In this paper, we present new high-probability PAC-Bayes bounds for different types of losses. Firstly, for losses with a bounded range, we present a strengthened version of Catoni's bound that holds uniformly for all parameter values. This leads to new fast rate and mixed rate bounds that are interpretable and tighter than previous bounds in the literature. Secondly, for losses with more general tail behaviors, we introduce two new parameter-free bounds: a PAC-Bayes Chernoff analogue when the loss' cumulative generating function is bounded, and a bound when the loss' second moment is bounded. These two bounds are obtained using a new technique based on a discretization of the space of possible events for the "in probability" parameter optimization problem. Finally, we extend all previous results to anytime-valid bounds using a simple technique applicable to any existing bound.

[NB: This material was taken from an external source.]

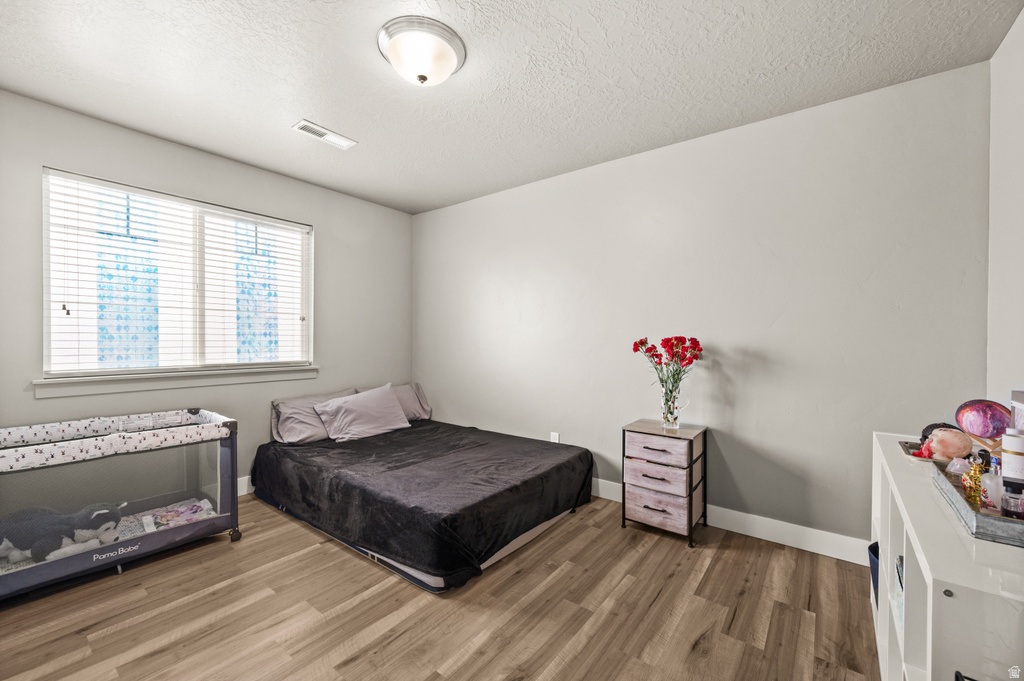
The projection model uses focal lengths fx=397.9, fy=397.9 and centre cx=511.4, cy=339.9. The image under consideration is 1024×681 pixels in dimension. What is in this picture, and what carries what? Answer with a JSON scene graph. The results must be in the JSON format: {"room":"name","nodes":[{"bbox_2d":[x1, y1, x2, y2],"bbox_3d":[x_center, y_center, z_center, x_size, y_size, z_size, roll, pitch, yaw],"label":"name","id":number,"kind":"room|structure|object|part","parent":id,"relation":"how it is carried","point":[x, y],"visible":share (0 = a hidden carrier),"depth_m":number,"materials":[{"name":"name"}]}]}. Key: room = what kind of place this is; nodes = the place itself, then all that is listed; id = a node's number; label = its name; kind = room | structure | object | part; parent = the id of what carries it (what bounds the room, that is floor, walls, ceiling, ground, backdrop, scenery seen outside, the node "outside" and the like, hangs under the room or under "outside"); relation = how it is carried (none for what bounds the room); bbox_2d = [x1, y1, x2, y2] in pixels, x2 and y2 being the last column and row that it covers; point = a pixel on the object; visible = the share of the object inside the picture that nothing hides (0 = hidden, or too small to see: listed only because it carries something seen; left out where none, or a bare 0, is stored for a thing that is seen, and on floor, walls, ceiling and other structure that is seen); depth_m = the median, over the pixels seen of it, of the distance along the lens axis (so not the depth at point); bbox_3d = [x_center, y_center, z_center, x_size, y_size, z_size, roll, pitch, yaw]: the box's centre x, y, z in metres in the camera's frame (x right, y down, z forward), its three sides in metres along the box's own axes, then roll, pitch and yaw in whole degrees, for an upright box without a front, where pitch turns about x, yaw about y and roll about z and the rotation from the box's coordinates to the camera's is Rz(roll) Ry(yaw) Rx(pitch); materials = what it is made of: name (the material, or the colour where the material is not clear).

翻译：本文针对不同类型的损失函数提出了新的高概率PAC-Bayes界。首先，对于有界范围损失，我们给出了Catoni界的强化版本，该版本对所有参数值一致成立。这导出了新的快速速率和混合速率界，它们比文献中已有的界更具可解释性且更紧。其次，对于具有更一般尾部行为的损失，我们引入了两个新的无参数界：当损失函数的累积生成函数有界时，给出了PAC-Bayes Chernof界模拟；当损失函数的二阶矩有界时，给出了相应的界。这两个界通过一种基于“依概率”参数优化问题可能事件空间离散化的新技术获得。最后，我们利用一种适用于任何现有界的简单技术，将前述所有结果推广至任意时刻有效界。